* **Task to complete**: Each entry should appear in the answer exactly as written.

━━━━━ Supplied records

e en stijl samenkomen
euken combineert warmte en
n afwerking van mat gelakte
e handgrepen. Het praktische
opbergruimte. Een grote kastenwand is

━━━━━━━━━━

* **Result of this exercise**:
e en stijl samenkomen
euken combineert warmte en
n afwerking van mat gelakte
e handgrepen. Het praktische
opbergruimte. Een grote kastenwand is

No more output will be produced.